EXCERPTED DATA -
#####

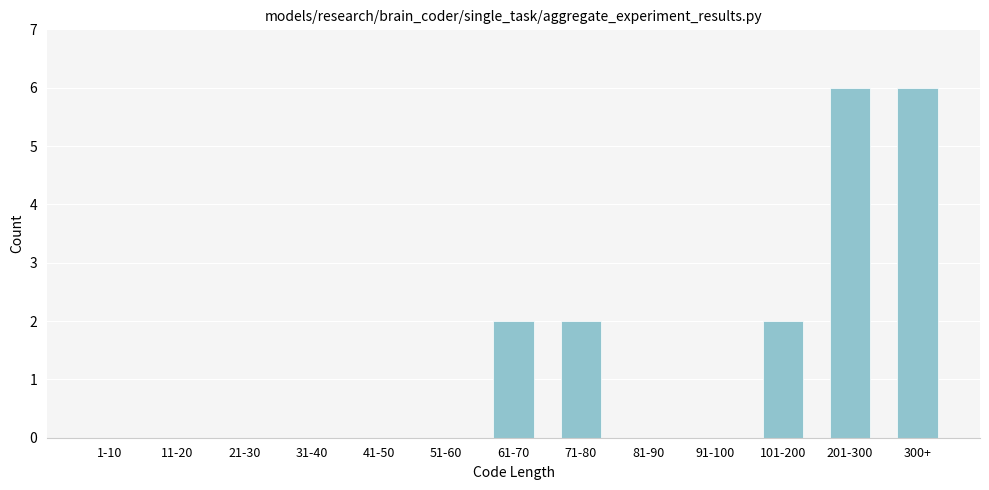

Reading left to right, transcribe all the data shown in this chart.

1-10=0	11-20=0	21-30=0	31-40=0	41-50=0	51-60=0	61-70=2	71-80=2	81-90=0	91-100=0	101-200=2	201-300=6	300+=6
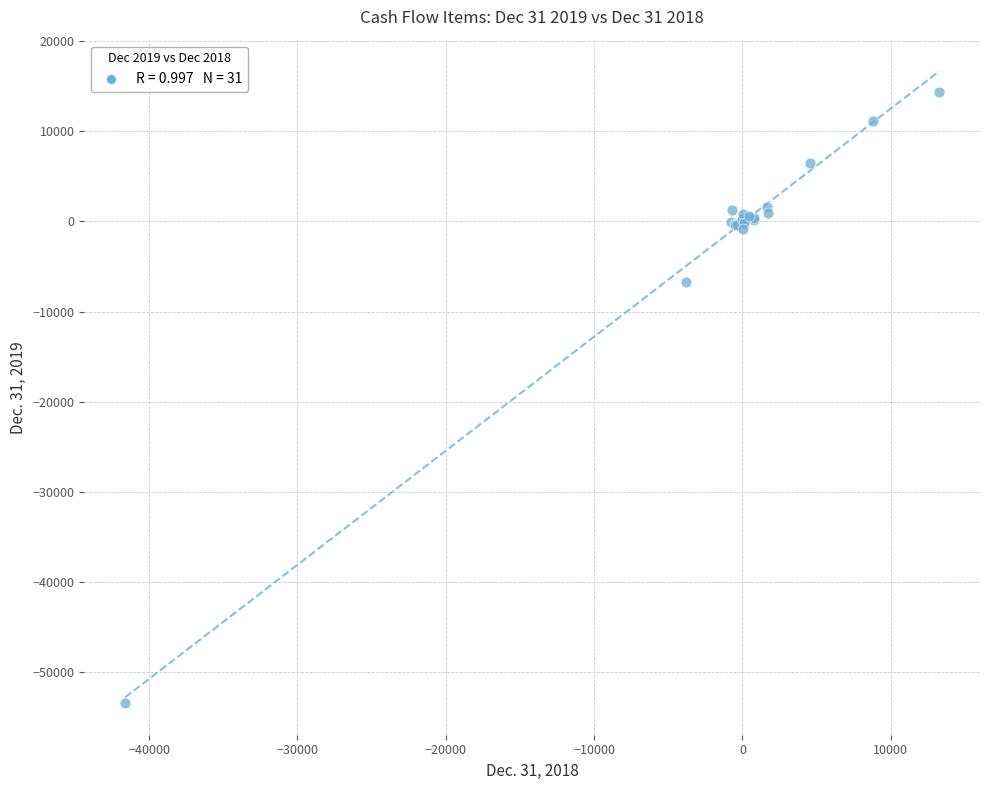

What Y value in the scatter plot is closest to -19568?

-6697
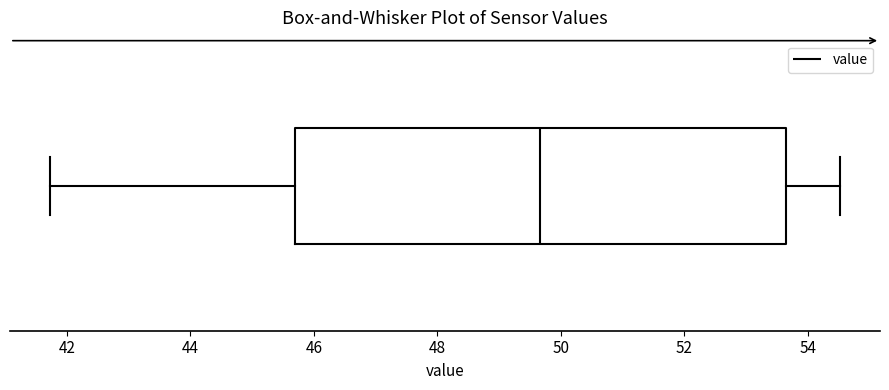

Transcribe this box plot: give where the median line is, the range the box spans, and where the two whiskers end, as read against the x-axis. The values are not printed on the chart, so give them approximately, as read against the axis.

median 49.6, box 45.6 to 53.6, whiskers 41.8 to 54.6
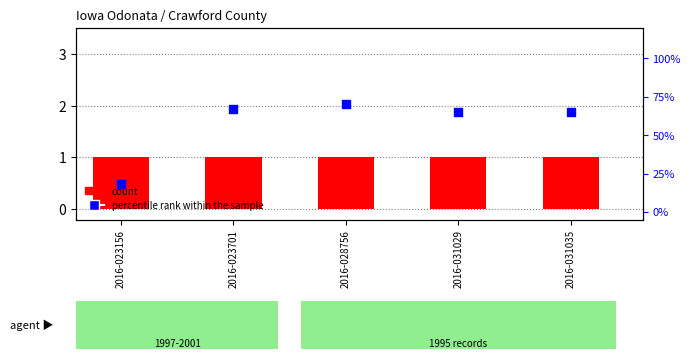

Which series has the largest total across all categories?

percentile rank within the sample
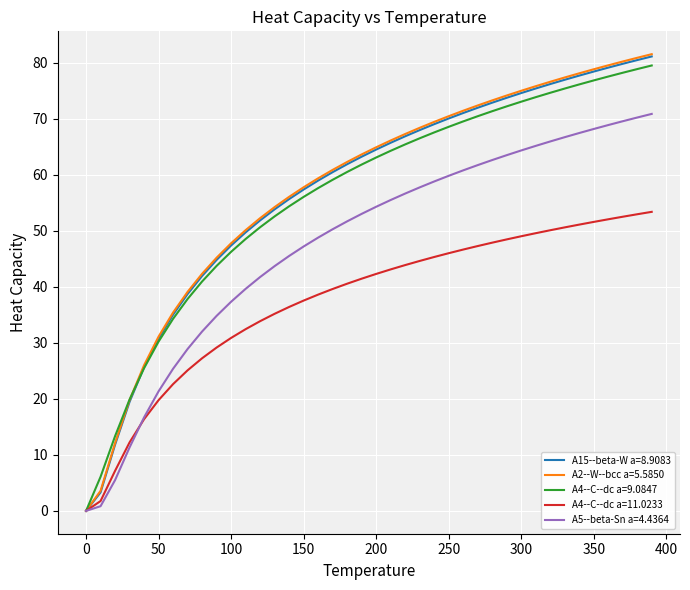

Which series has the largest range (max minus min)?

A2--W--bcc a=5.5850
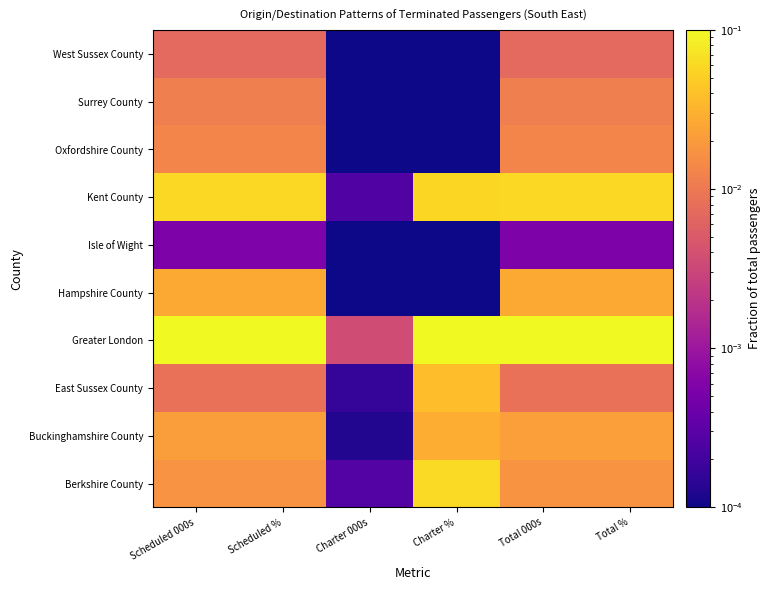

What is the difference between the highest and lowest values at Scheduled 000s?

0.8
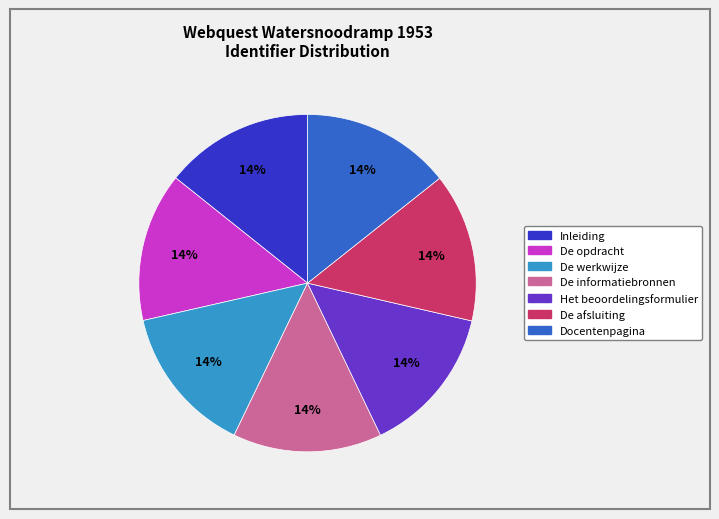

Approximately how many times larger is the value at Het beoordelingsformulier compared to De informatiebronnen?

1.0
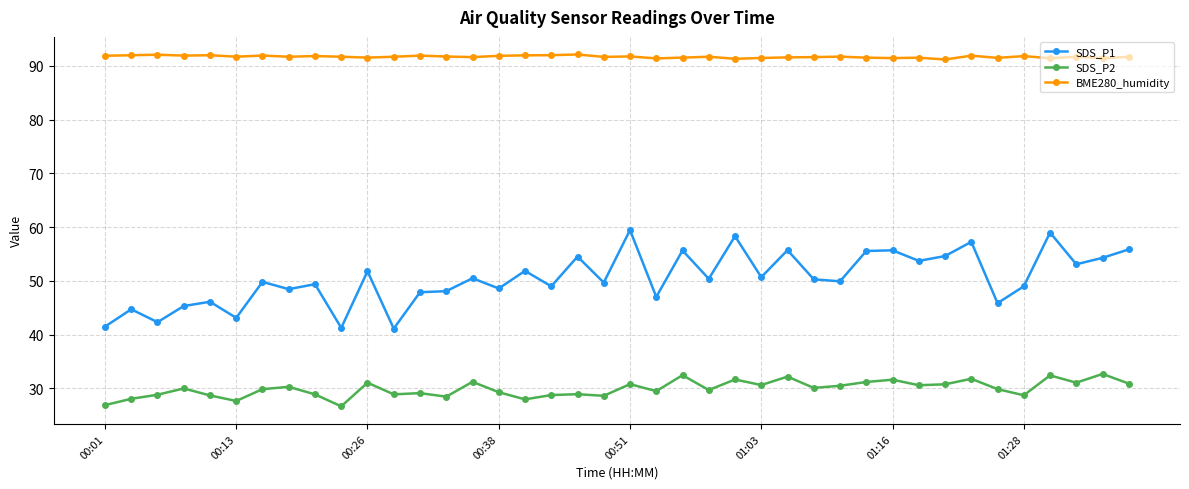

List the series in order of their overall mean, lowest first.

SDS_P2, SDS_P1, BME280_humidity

#####

WHAT TO PRODUCE - Reproduce all of the records above word for word, but omit the pictures.

ANSWER SPACE -
Reading left to right, transcribe all the data shown in this chart.

1-10=0	11-20=0	21-30=0	31-40=0	41-50=0	51-60=0	61-70=2	71-80=2	81-90=0	91-100=0	101-200=2	201-300=6	300+=6

What Y value in the scatter plot is closest to -19568?

-6697

Transcribe this box plot: give where the median line is, the range the box spans, and where the two whiskers end, as read against the x-axis. The values are not printed on the chart, so give them approximately, as read against the axis.

median 49.6, box 45.6 to 53.6, whiskers 41.8 to 54.6

Which series has the largest total across all categories?

percentile rank within the sample

Which series has the largest range (max minus min)?

A2--W--bcc a=5.5850

What is the difference between the highest and lowest values at Scheduled 000s?

0.8

Approximately how many times larger is the value at Het beoordelingsformulier compared to De informatiebronnen?

1.0

List the series in order of their overall mean, lowest first.

SDS_P2, SDS_P1, BME280_humidity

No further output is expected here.